Tuesday, October 8, 2024

López Obrador looks to change constitution to secure state grip on energy

President López Obrador has unveiled plans to change the constitution to strengthen the state’s grip on the country’s energy market by eliminating independent regulators and nationalizing future lithium exploration.

The constitutional bill sent to Congress on Friday would guarantee 54% of the power market to state electricity company CFE — compared with 38% that the company says it holds currently — and would get rid of the independent National Hydrocarbons Commission (CNH) and the Energy Regulatory Commission (CRE).

The proposal is a sign that Mexico’s nationalist leader is redoubling efforts to strengthen state energy companies, keep natural resources in government hands and reverse a 2013 opening of the market to private investment.

The bill is more radical than legislation passed by Congress this year, which has faced multiple legal challenges and was suspended by courts. Friday’s announcement instead would change the constitution directly and potentially blunt future legal challenges.

Energy analysts said the bill, if passed, would hamper more investment in the sector and increase reliance on dirtier power produced by CFE plants.

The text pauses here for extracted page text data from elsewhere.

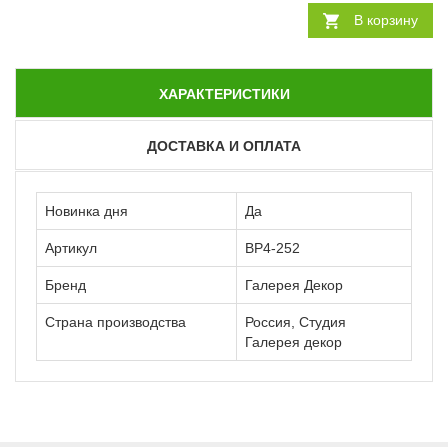
В корзину
ХАРАКТЕРИСТИКИ
ДОСТАВКА И ОПЛАТА
Новинка дня
Да
Артикул
ВР4-252
Бренд
Галерея Декор
Страна производства
Россия, Студия
Галерея декор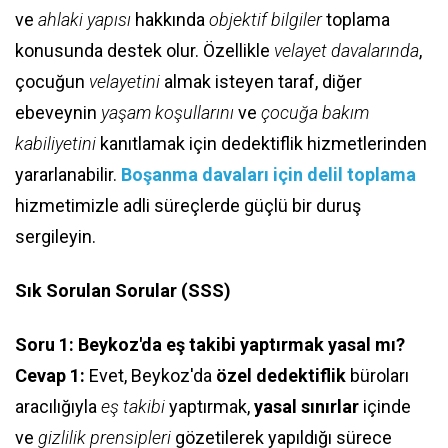
ve
ahlaki yapısı
hakkında
objektif bilgiler
toplama
konusunda destek olur. Özellikle
velayet davalarında
,
çocuğun
velayetini
almak isteyen taraf, diğer
ebeveynin
yaşam koşullarını
ve
çocuğa bakım
kabiliyetini
kanıtlamak için dedektiflik hizmetlerinden
yararlanabilir.
Boşanma davaları için delil toplama
hizmetimizle adli süreçlerde güçlü bir duruş
sergileyin.
Sık Sorulan Sorular (SSS)
Soru 1: Beykoz'da eş takibi yaptırmak yasal mı?
Cevap 1:
Evet, Beykoz'da
özel dedektiflik
büroları
aracılığıyla
eş takibi
yaptırmak,
yasal sınırlar
içinde
ve
gizlilik prensipleri
gözetilerek yapıldığı sürece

“The initiative, if passed, will destroy the electricity market and with it Mexico’s potential economic development,” said Montserrat Ramiro, a global fellow at the U.S.-based think tank Wilson Center and a former regulator. “This will hurt Mexicans, let alone industrial consumers and power industry participants.”

In order to pass, the reform will need backing from opposition parties to reach the two-thirds majority needed in both houses of Congress. Experts are focused on what the Institutional Revolutionary Party (PRI), which spearheaded the 2013 liberalization, will do.

“There’s no way any member of the opposition can support that without branding themselves anti-business,” said Pablo Zárate, managing director at FTI Consulting.

In the bill the government also proposed that only the state can produce lithium, a key component in batteries for electric vehicles. “All the lithium that there is in the subsoil of the motherland is owned by Mexicans,” López Obrador said in his morning news conference.

Existing concessions for lithium exploration that had been started would be respected, the government said, however.

Investors are betting that the rise of electric cars will drive a period of rapid growth for lithium miners and battery producers. More research is needed into Mexico’s lithium deposits and whether its extraction would be profitable at current prices, experts say.